Prior to arriving in our present location, we had been scoring some sick little beachbreak waves in a pretty out of the way area. We had to anchor close to 10 miles away from our spot each night, so every day began and ended with an hour-long wet ride in the dinghy. Nowhere else along our journey had we found ourselves so sunburned after a day’s surfing. Surfing in hats and T-shirts was no match for the blistering hot rays bearing down upon us for eight to 10 hours straight.
The wave broke in crystal clear water, and had much more power than I would have expected from a shoulder-high wave. It is rare that my lanky frame will fit into a barrel on anything less than a wave two feet over my head, but somehow these little gems were hollow enough that I managed to drive through a bunch of them. Trent and our new temporary crewmate Angelo were launching airs and smashing the heck out of each and every lip.
Possibly as exciting as the surf was the strange scenario found on the beach just across from our nightly anchorage. Apparently, the local crocodile farm was having some difficulty with fence maintenance. A lagoon located just 20 yards from the beach was full of crocs ranging from 10 to 20 feet in length. Problem was, the fence was on the other side of this lagoon, and the monstrous reptiles were free to roam the beach at their leisure.

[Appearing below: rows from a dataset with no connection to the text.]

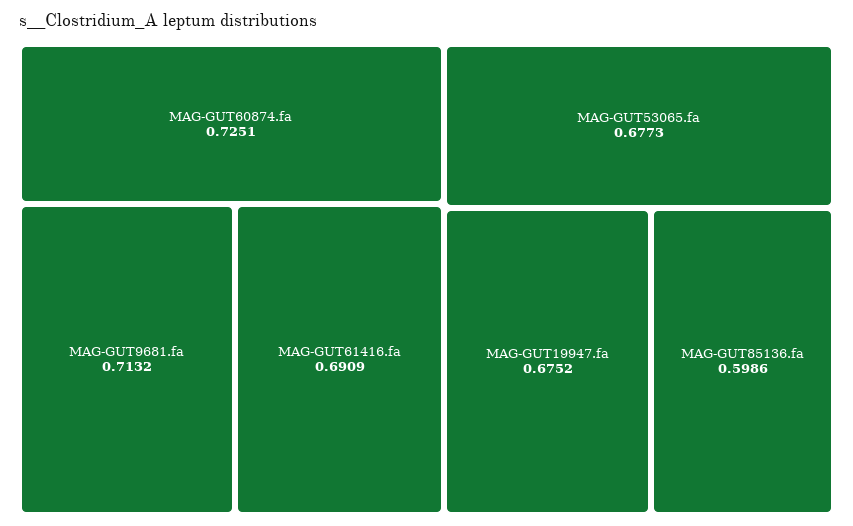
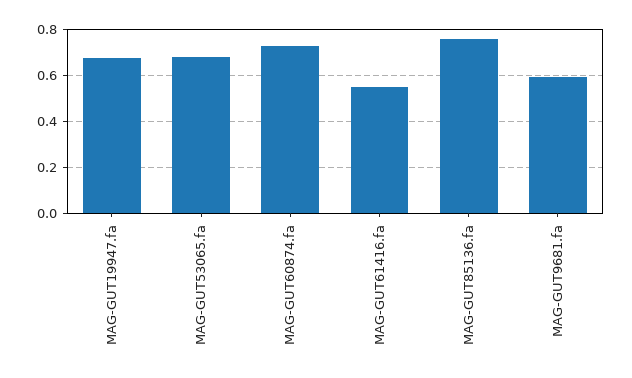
  {
    "MAG-GUT60874.fa": 0.7251,
-   "MAG-GUT9681.fa": 0.7132,
+   "MAG-GUT9681.fa": 0.6,
-   "MAG-GUT61416.fa": 0.6909,
+   "MAG-GUT61416.fa": 0.55,
    "MAG-GUT53065.fa": 0.6773,
    "MAG-GUT19947.fa": 0.6752,
-   "MAG-GUT85136.fa": 0.5986
+   "MAG-GUT85136.fa": 0.75
  }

We spent hours lurking along the edge of the lagoon daring one another to make the swim from one end to the other. The bounty put on the dare reached up to $5,000, but there were no takers.
After standing around long enough, a local self-proclaimed “hustler” approached us and proceeded to impress us with his prowess in dealing with the local dinosaurs. He found a cement block laying nearby which must have weighed 30 pounds and threw it at the largest croc of the bunch, nailing it squarely on top of its head. The thing didn’t even budge. We, on the other hand, took off running like a bunch of scared little schoolgirls. He went on to brag about the number of belts, wallets and jackets he would be able to make from just this one crocodile. His plan was to come back during the night, when the crocs don’t see so well, and make his capture.
Seventeen-year-old Charley yarned on and on about his skill in wooing not only the local crocodiles, but also any tourist girl lucky enough to stumble across his beach. As the sun set, he offered us a ride into town to pick up some tacos. He introduced us to his pregnant 13-year-old girlfriend, and then left her sitting on the dark corner as we drove off in search of dinner. We returned an hour later with our hands full of food, and found the mother-to-be was sitting in the same place, stone-faced.
We are ready to weigh anchor again, and continue our search. We will all be on strict water rations until we get the stupid watermaker up and running. Fortunately, I found my secret stash of Dr. Pepper under one of the couches, so I will be fine.